На этапе Ученичества обет молчания позволялось иногда нарушать. Перед сном, после того, как гасили свет, наступал короткий период – обычно минут пятнадцать, не больше, – когда разрешалось выразить словами свои страхи и задать вопросы, которые оставались без ответа в течение дня. С недавних пор появилось такое нововведение, как Послабление, выполнявшее функцию отдушины для новичков, которых пугал резкий отказ от речевого общения. На одном из слайдов, который видела Лори (она входила в состав Комитета по вербовке и удержанию новообращенных в рядах организации), говорилось, что с внедрением этого нового приема процент отсева среди Учеников снизился почти на треть, чем, собственно, и объяснялась переполненность жилищ в их поселении.

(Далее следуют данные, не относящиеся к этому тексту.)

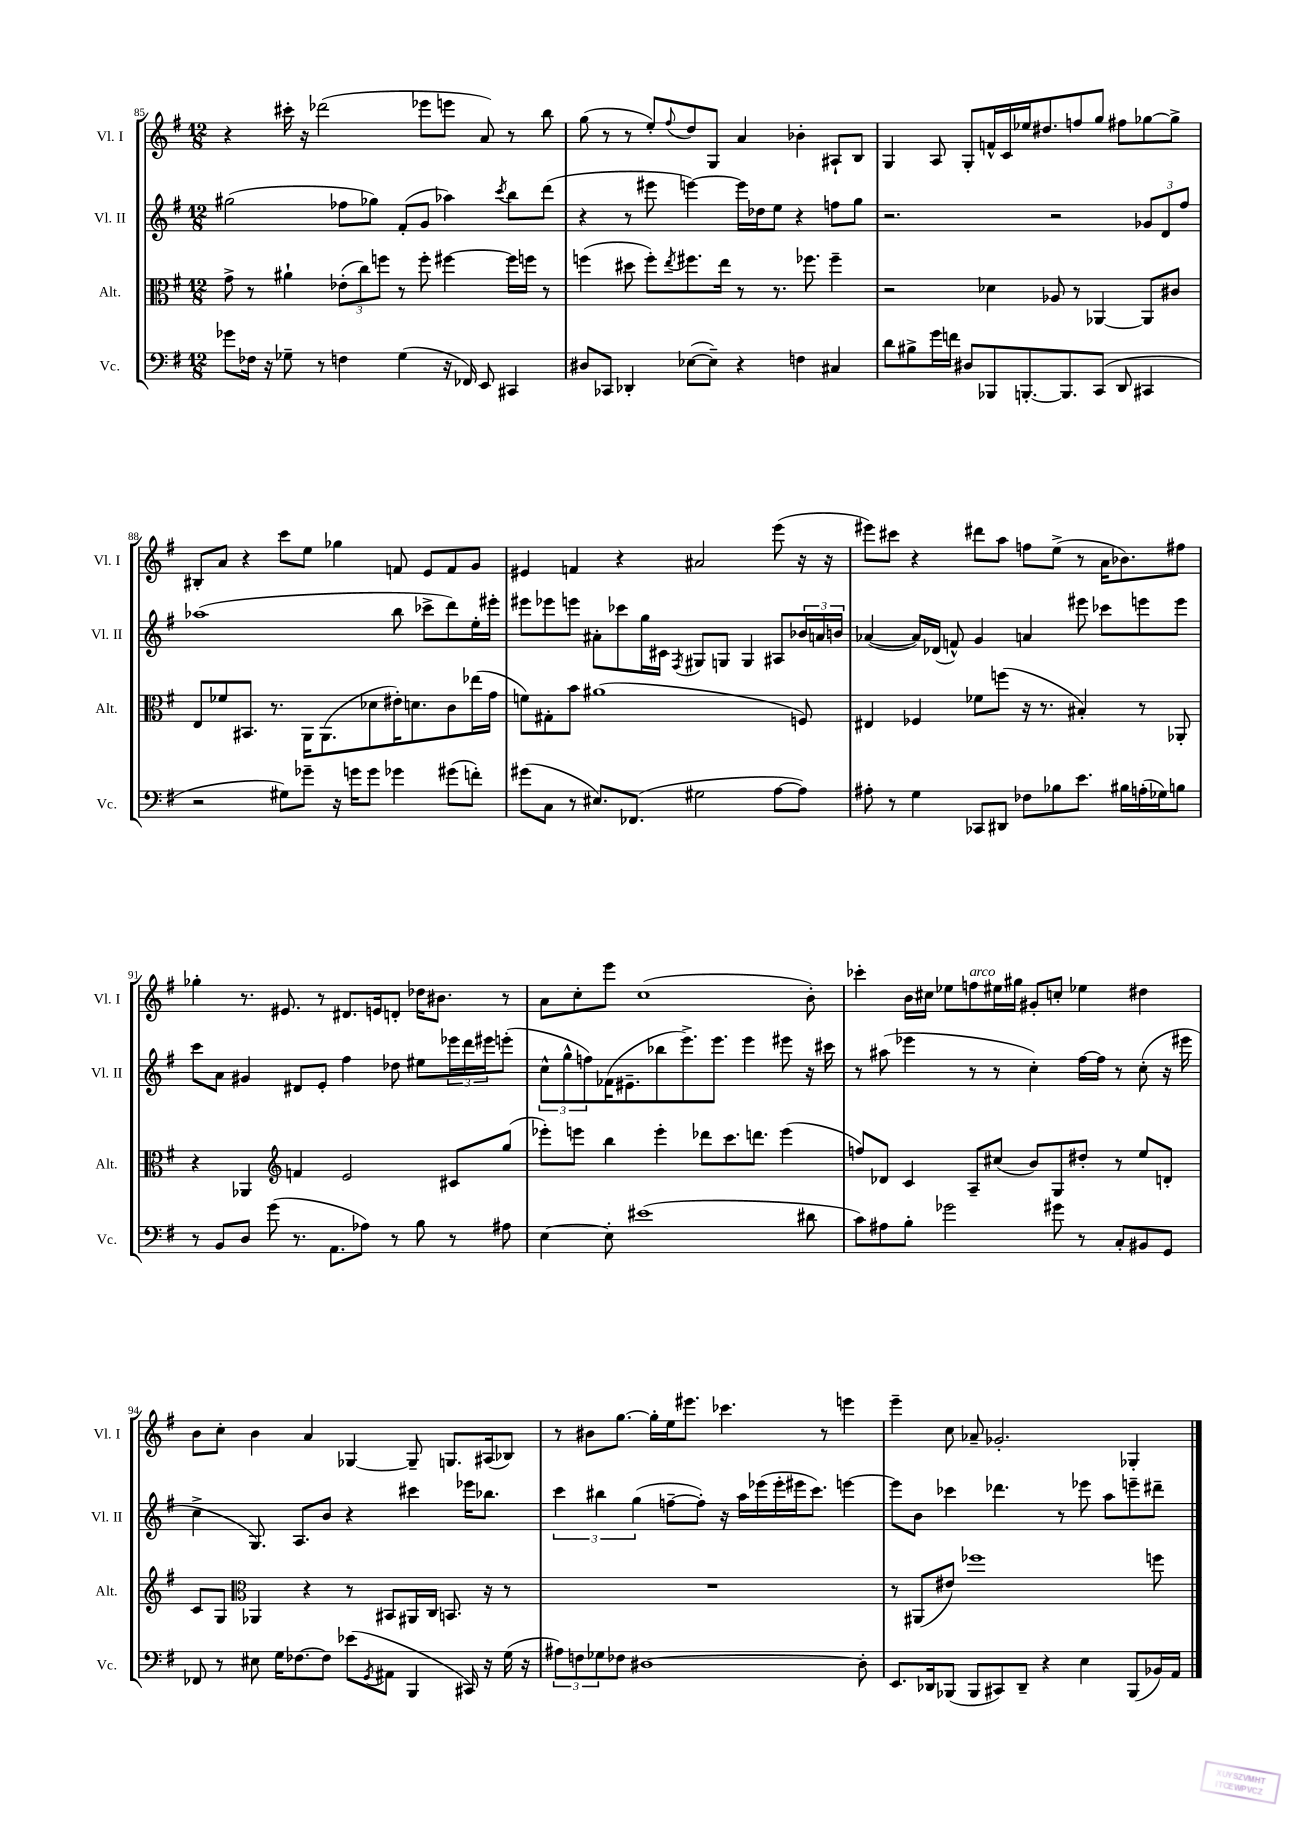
<<
\new StaffGroup <<
\new Staff = "s0" \with { instrumentName = "Vl. I" shortInstrumentName = "Vl. I" } {
    \clef treble \key g \major \numericTimeSignature \time 12/8
    r4 cis'''16-. r16 des'''2( ees'''8 e'''8 a'8) r8 b''8 |
    g''8( r8 r8 e''8-.) \appoggiatura { fis''8 } d''8 g8 a'4 bes'4-. ais8-! b8 |
    g4 a8 g8-. f'16-^ c'16 ees''16 dis''8. f''8 g''8 fis''8 ges''8~ ges''8-> |
    bis8-. a'8 r4 c'''8 e''8 ges''4 f'8 e'8 f'8 g'8 |
    eis'4 f'4 r4 ais'2 e'''8( r16 r16 |
    eis'''8) cis'''8 r4 dis'''8 a''8 f''8 e''8->( r8 a'16 bes'8.) fis''8 |
    ges''4-. r8. eis'8. r8 dis'8. e'16 d'8-. des''16 bis'8. r8 |
    a'8 c''8-. e'''8 c''1( b'8-.) |
    ces'''4-. b'16 cis''16 ees''8 f''8^\markup { \italic "arco" } eis''16 gis''16 gis'8-. c''8-. ees''4 dis''4 |
    b'8 c''8-. b'4 a'4 ges4~ ges8-- g8. ais16( bes8) |
    r8 bis'8 g''8.~ g''16-. e''16 eis'''8. ces'''4. r8 e'''4 |
    e'''4-- c''8 aes'8-- ges'2.-. ges4-. \bar "|." |
}
\new Staff = "s1" \with { instrumentName = "Vl. II" shortInstrumentName = "Vl. II" } {
    \clef treble \key g \major \numericTimeSignature \time 12/8
    gis''2( fes''8 ges''8) fis'8-.( g'8 aes''4) \acciaccatura { c'''8 } b''8 d'''8( |
    r4 r8 eis'''8 e'''4~) e'''16 des''16 e''8 r4 f''8 g''8 |
    r2. r2 \tuplet 3/2 { ges'8 d'8 fis''8 } |
    aes''1( b''8 ces'''8-> d'''8) e''16-. eis'''16-. |
    eis'''8 ees'''8 e'''8 ais'8-. ces'''8 g''16 cis'16 \acciaccatura { fis8 } gis8 g8 g4 ais8 \tuplet 3/2 { bes'16 a'16 b'16 } |
    aes'4~( aes'16) des'16( f'8-^) g'4 a'4 eis'''8 ces'''8 e'''8 e'''8 |
    c'''8 a'8 gis'4 dis'8 e'8-. fis''4 des''8 eis''8 \tuplet 3/2 { ees'''16 d'''16 eis'''16 } e'''8-.( |
    \tuplet 3/2 { c''8-^ g''8-^ f''8) } fes'16( eis'8.-- bes''8 e'''8.->) e'''8. e'''4 eis'''8 r16 cis'''16 |
    r8 ais''8( ees'''4 r8 r8 c''4-.) fis''16~ fis''16 r8 c''8-.( r16 eis'''16 |
    c''4-> g8.) a8. b'8 r4 cis'''4 ees'''16 bes''8. |
    \tuplet 3/2 { c'''4 bis''4 g''4( } f''8~-- f''8-.) r16 a''16 ees'''16( ees'''16-. eis'''16 c'''8.) e'''4~ |
    e'''8 b'8 ces'''4 des'''4. r8 ees'''8 a''8 e'''8-- dis'''8-- \bar "|." |
}
\new Staff = "s2" \with { instrumentName = "Alt." shortInstrumentName = "Alt." } {
    \clef alto \key g \major \numericTimeSignature \time 12/8
    g'8-> r8 ais'4-! \tuplet 3/2 { ees'8-.( c''8) f''8 } r8 f''8-. fis''4~ fis''16 f''16 r8 |
    f''4( dis''8 f''8-.) \acciaccatura { e''8 } fis''8. e''16 r8 r8. fes''8. fes''4-- |
    r2 des'4 aes8 r8 aes,4~ aes,8 cis'8 |
    e8 fes'8 bis,8. r8. a,16 a,8.( des'8 eis'16-.) d'8. c'8 ees''16( g'16 |
    f'8) gis8-. b'8 ais'1( f8) |
    eis4 fes4 fes'8 f''8( r16 r8. bis4-.) r8 aes,8-. |
    r4 aes,4 \clef treble f'4 e'2 cis'8 g''8( |
    ees'''8-.) e'''8 b''4 e'''4-. des'''8 c'''8. d'''8. e'''4( |
    f''8) des'8 c'4 a8-- cis''8( b'8) g8 dis''8-. r8 e''8 d'8-. |
    c'8 g8 \clef alto aes,4 r4 r8 bis,8 ais,16 c16 b,8. r16 r8 |
    R1. |
    r8 ais,8( eis'8) fes''1 f''8 \bar "|." |
}
\new Staff = "s3" \with { instrumentName = "Vc." shortInstrumentName = "Vc." } {
    \clef bass \key g \major \numericTimeSignature \time 12/8
    ges'8 fes16 r16 ges8-- r8 f4 ges4( r16 fes,16) e,8 cis,4 |
    dis8 ces,8 des,4-. ees8~( ees8--) r4 f4 cis4 |
    d'8 bis8-> g'16 f'16 dis8 bes,,8 b,,8.~-. b,,8. c,8( d,8 cis,4 |
    r2 gis8) ges'8-- r16 g'16 g'8 ges'4 gis'8( f'8-.) |
    gis'8( c8 r8 eis8.) fes,8.( gis2 a8~ a8) |
    ais8-. r8 g4 ces,8 dis,8 fes8 bes8 e'8. bis16 a16-.( ges16) b8 |
    r8 b,8 d8 g'8( r8. a,8. aes8) r8 b8 r8 ais8 |
    e4~ e8-. eis'1( dis'8 |
    c'8) ais8 b8-. ges'2 gis'8 r8 c8-. bis,8 g,8 |
    fes,8 r8 eis8 g16 fes8.~ fes8 ees'8( \acciaccatura { g,8 } ais,8 b,,4 cis,16) r16 g16( r16 |
    \tuplet 3/2 { ais8) f8 ges8 } fes8 dis1~ dis8-. |
    e,8. des,16 bes,,8( bes,,8 cis,8) des,8-- r4 e4 bes,,8( bes,16) a,16 \bar "|." |
}
>>
>>
\layout { \context { \Score currentBarNumber = #85 } }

– Ну, как ты справляешься? – спросила Лори, просто чтобы начать разговор. Собственный голос ей показался странным – хриплое карканье в темноте.

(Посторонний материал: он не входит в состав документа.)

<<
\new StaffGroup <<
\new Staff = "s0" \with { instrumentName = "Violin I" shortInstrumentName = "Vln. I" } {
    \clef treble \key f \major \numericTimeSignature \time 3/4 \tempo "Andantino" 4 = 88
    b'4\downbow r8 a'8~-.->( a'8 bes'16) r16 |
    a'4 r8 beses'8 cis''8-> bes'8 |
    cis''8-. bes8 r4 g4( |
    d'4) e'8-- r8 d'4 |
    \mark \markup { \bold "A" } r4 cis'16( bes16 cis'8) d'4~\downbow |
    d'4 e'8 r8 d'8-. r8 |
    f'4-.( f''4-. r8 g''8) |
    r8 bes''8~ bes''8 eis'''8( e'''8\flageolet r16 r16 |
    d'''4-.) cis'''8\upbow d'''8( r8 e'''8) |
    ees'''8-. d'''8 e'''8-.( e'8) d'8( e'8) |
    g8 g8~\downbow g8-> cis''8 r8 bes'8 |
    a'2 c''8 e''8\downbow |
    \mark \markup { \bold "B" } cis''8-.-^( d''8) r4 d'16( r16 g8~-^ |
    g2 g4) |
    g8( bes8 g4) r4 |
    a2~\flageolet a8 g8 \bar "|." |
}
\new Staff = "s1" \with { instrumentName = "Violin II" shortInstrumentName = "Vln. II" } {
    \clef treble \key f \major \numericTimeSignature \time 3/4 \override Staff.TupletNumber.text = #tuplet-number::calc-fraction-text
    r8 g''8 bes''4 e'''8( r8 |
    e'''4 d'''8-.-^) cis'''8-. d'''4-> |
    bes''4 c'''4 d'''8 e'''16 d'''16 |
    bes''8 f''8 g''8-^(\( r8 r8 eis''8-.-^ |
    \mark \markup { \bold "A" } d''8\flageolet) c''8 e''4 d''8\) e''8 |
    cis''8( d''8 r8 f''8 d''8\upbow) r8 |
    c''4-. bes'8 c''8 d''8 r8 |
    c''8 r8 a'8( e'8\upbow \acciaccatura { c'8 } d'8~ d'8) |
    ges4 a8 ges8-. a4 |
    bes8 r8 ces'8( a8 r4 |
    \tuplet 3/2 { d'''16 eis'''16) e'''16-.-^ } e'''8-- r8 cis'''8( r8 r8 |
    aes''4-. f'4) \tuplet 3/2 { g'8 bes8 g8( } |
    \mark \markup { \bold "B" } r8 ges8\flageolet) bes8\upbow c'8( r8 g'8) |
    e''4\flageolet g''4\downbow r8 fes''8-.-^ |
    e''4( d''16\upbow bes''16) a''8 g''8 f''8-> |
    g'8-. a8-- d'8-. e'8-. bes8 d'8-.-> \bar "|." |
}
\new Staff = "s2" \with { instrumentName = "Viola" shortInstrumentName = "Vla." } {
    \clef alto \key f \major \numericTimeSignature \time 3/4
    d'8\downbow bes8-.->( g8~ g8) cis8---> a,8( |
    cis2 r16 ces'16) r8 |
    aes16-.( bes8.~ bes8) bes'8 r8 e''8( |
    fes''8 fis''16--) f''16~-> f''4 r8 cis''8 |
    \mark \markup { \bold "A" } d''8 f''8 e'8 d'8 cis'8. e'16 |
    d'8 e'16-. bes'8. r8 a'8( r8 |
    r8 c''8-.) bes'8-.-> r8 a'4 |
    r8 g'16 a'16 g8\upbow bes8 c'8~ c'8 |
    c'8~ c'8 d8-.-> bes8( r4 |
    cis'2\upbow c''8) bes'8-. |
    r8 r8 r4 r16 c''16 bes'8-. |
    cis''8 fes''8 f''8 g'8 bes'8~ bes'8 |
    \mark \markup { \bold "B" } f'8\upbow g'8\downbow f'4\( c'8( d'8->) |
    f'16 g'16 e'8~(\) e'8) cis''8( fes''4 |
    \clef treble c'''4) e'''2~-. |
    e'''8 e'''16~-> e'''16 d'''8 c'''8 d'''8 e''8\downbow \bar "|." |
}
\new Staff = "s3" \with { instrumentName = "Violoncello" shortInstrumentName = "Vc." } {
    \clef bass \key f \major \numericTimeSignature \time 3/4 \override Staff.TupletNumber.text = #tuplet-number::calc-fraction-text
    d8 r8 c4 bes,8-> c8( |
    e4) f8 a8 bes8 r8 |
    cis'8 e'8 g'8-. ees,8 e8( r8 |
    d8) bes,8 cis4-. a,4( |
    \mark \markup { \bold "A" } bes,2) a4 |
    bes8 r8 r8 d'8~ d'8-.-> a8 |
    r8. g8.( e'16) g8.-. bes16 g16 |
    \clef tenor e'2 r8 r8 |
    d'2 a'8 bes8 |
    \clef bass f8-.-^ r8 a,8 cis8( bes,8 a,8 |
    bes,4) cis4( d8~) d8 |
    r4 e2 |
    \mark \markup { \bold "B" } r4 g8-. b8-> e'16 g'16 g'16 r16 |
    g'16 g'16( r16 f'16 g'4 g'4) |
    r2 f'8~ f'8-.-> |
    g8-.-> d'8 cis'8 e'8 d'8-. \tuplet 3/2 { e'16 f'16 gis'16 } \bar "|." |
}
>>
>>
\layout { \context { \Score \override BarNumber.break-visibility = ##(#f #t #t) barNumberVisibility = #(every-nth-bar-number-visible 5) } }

– Да вроде ничего, – ответила Мег.

– Ничего? И все?

– Даже не знаю. Трудно так вот взять и все бросить. Самой до сих пор не верится, что я это сделала.

– Мне показалось, ты немного нервничала в магазине.

– Боялась, что встречу кого-нибудь из знакомых.

– Жениха?

– Да. Но не только Гэри. Кого-то из друзей тоже. – Голос у нее был неуверенный, словно она пыталась храбриться. – У меня ведь свадьба назначена на эти выходные.

– Знаю. – Лори читала досье Мег и понимала, что той требуется уделить особое внимание. – Тебе, должно быть, тяжело.

Мег издала непонятный звук – то ли фыркнула, то ли застонала.

– Такое чувство, что мне снится сон, – сказала она. – И я все жду, что вот-вот проснусь.

– Знакомое чувство, – призналась ей Лори. – У меня так тоже бывает. Расскажи немного о Гэри. Какой он?

– Замечательный, – отвечала Мег. – Очень симпатичный. Широкие плечи. Рыжеватые волосы. Милая ямочка на подбородке. Я все время ее целовала.

– Чем он занимается?

– Аналитик по ценным бумагам. Прошлой весной получил диплом магистра.

– Ого. Молодец.

– Да, молодец, – безапелляционно подтвердила она, словно это даже не обсуждалось. – Он отличный парень. Умный, красивый, веселый. Любит путешествовать, в спортзал ходит каждый день. Мои подруги называют его «мистер Совершенство».

– Где вы познакомились?

– В школе. Он играл в баскетбол. В одной команде с моим братом. Я часто ходила на их матчи. Гэри учился в выпускном классе, а я – в десятом. Мне казалось, он даже не подозревает о моем существовании. А потом однажды он просто подошел ко мне и сказал: «Привет, сестренка Криса. Давай сходим в кино?». Представляешь? Он даже не знал, как меня зовут, а пригласил на свидание.

– И ты ответила согласием.

– Смеешься? Я ж как будто в лотерею выиграла.

– И вы сразу полюбили друг друга?

– Ну конечно. Когда он поцеловал меня в первый раз, я подумала: «За этого парня я выйду замуж».

– Долго ж вы собирались. Давно это было – восемь, девять лет назад?

– Мы же тогда еще учились, – объяснила Мег. – Как только я окончила школу, мы обручились, но потом пришлось отложить свадьбу. Из-за того, что случилось.

– Ты маму потеряла.

– Не только из-за нее. Один из кузенов Гэри, он тоже пропал… две девочки из университета, начальник моего отца, коллега Гэри. Много людей исчезло. Ты ведь помнишь, как это было.

– Помню.

– Казалось, как-то это неправильно… выходить замуж без мамы. Мы с ней были очень близки, и она так радовалась, когда я показала ей обручальное кольцо. На церемонию я собиралась надеть ее свадебное платье.

– И Гэри не возражал против отсрочки?

– Ничуть. Я ж говорю, он очень хороший парень.

– И вы переназначили день свадьбы?

– Не сразу. Года два мы вообще о ней не упоминали. А потом вдруг решили пожениться.

– И на этот раз ты была готова?

– Не знаю. Наверно, я просто смирилась с тем, что мама не вернется. Как и все остальные. А Гэри стал проявлять настойчивость. Твердил мне, что он устал все время скорбеть. Сказал, что моя мама хотела бы, чтобы мы поженились, завели семью. Чтобы мы были счастливы.

– А ты что думала?

– Что он прав. Я тоже устала постоянно скорбеть.

– И что же произошло?

Мег умолкла на несколько секунд. Лори казалось, будто она слышит, как та думает в темноте, пытается сформулировать ответ, тщательно подбирая слова, словно от них зависит ее судьба.